One of the elements of comparison commonly found in the sales comparison approach section of a commercial appraisal is for building size. Rest assured, for commercial buildings, size matters. Buildings that are smaller tend to sell for a higher per-square-foot price. This pattern is observed across almost all property types. But the concept is often difficult for many people to understand, even for some appraisers. So I’m here to explain.
To demonstrate, the principle, I graphed the price per-square-foot of 243 industrial building sales across the State of Kentucky. After eliminating outliers, here’s the graph.
Impact of Size on Industrial Buildings
Notice that the curve for industrial buildings along the left side of the graph is steep and generally ranges between $40 – $60 dollars per-square-foot. As the size of the building approaches 30,000 – 50,000 square feet, building price trends drop below $30 dollars per-square-foot and flatten out near $20 dollars per square foot.
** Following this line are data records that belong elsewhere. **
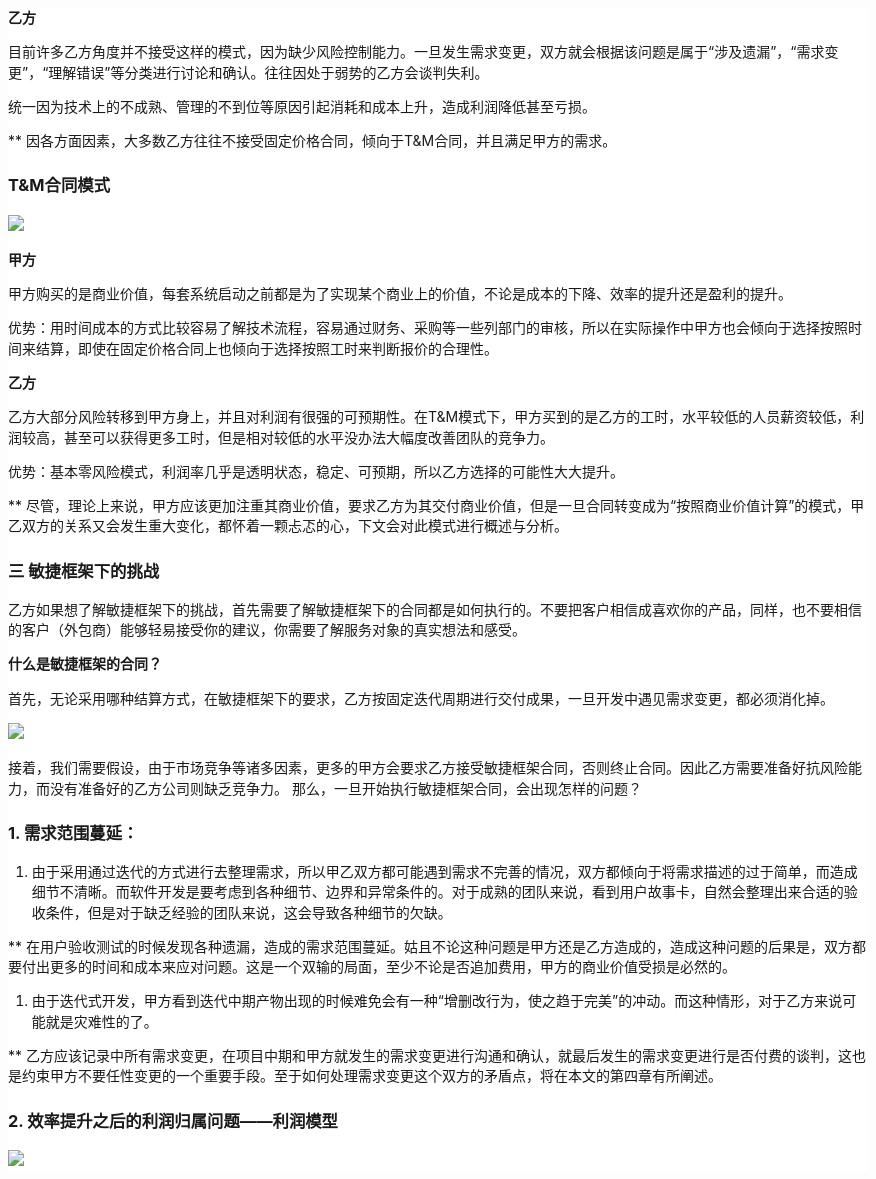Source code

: **乙方**

目前许多乙方角度并不接受这样的模式，因为缺少风险控制能力。一旦发生需求变更，双方就会根据该问题是属于“涉及遗漏”，“需求变更”，“理解错误”等分类进行讨论和确认。往往因处于弱势的乙方会谈判失利。

统一因为技术上的不成熟、管理的不到位等原因引起消耗和成本上升，造成利润降低甚至亏损。

** 因各方面因素，大多数乙方往往不接受固定价格合同，倾向于T&M合同，并且满足甲方的需求。

### T&M合同模式

![](https://www.uperform.cn/wp-content/uploads/2019/02/图片2.png)

**甲方**

甲方购买的是商业价值，每套系统启动之前都是为了实现某个商业上的价值，不论是成本的下降、效率的提升还是盈利的提升。

优势：用时间成本的方式比较容易了解技术流程，容易通过财务、采购等一些列部门的审核，所以在实际操作中甲方也会倾向于选择按照时间来结算，即使在固定价格合同上也倾向于选择按照工时来判断报价的合理性。

**乙方**

乙方大部分风险转移到甲方身上，并且对利润有很强的可预期性。在T&M模式下，甲方买到的是乙方的工时，水平较低的人员薪资较低，利润较高，甚至可以获得更多工时，但是相对较低的水平没办法大幅度改善团队的竞争力。

优势：基本零风险模式，利润率几乎是透明状态，稳定、可预期，所以乙方选择的可能性大大提升。


** 尽管，理论上来说，甲方应该更加注重其商业价值，要求乙方为其交付商业价值，但是一旦合同转变成为“按照商业价值计算”的模式，甲乙双方的关系又会发生重大变化，都怀着一颗忐忑的心，下文会对此模式进行概述与分析。

### 三 敏捷框架下的挑战

乙方如果想了解敏捷框架下的挑战，首先需要了解敏捷框架下的合同都是如何执行的。不要把客户相信成喜欢你的产品，同样，也不要相信的客户（外包商）能够轻易接受你的建议，你需要了解服务对象的真实想法和感受。

 
**什么是敏捷框架的合同？**

首先，无论采用哪种结算方式，在敏捷框架下的要求，乙方按固定迭代周期进行交付成果，一旦开发中遇见需求变更，都必须消化掉。

![](https://www.uperform.cn/wp-content/uploads/2019/02/图片4.png)

接着，我们需要假设，由于市场竞争等诸多因素，更多的甲方会要求乙方接受敏捷框架合同，否则终止合同。因此乙方需要准备好抗风险能力，而没有准备好的乙方公司则缺乏竞争力。
那么，一旦开始执行敏捷框架合同，会出现怎样的问题？

### 1. 需求范围蔓延：

1) 由于采用通过迭代的方式进行去整理需求，所以甲乙双方都可能遇到需求不完善的情况，双方都倾向于将需求描述的过于简单，而造成细节不清晰。而软件开发是要考虑到各种细节、边界和异常条件的。对于成熟的团队来说，看到用户故事卡，自然会整理出来合适的验收条件，但是对于缺乏经验的团队来说，这会导致各种细节的欠缺。

** 在用户验收测试的时候发现各种遗漏，造成的需求范围蔓延。姑且不论这种问题是甲方还是乙方造成的，造成这种问题的后果是，双方都要付出更多的时间和成本来应对问题。这是一个双输的局面，至少不论是否追加费用，甲方的商业价值受损是必然的。

1) 由于迭代式开发，甲方看到迭代中期产物出现的时候难免会有一种“增删改行为，使之趋于完美”的冲动。而这种情形，对于乙方来说可能就是灾难性的了。

** 乙方应该记录中所有需求变更，在项目中期和甲方就发生的需求变更进行沟通和确认，就最后发生的需求变更进行是否付费的谈判，这也是约束甲方不要任性变更的一个重要手段。至于如何处理需求变更这个双方的矛盾点，将在本文的第四章有所阐述。

### 2. 效率提升之后的利润归属问题——利润模型

![](https://www.uperform.cn/wp-content/uploads/2019/02/图片5.png)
This trend is remarkably consistent across many property types including industrial buildings, retail buildings, vacant land, etc. Here’s the twist that can be confusing for some. When a comparison is made with an existing building, comparable sales that are larger than the subject property are classified as ‘inferior’ relative to the subject property (warranting an upward adjustment) while those that are smaller are classified as ‘superior’ to the subject property (warranting a downward adjustment).
While possible, it would be a mistake to base an adjustment to comparable sales based solely on the quantifiable difference in the per-square-foot price. But using this method can provide a great deal of insight into the impact of size on the price for various property categories. But the pattern is consistent. As it turns out, size really does matter.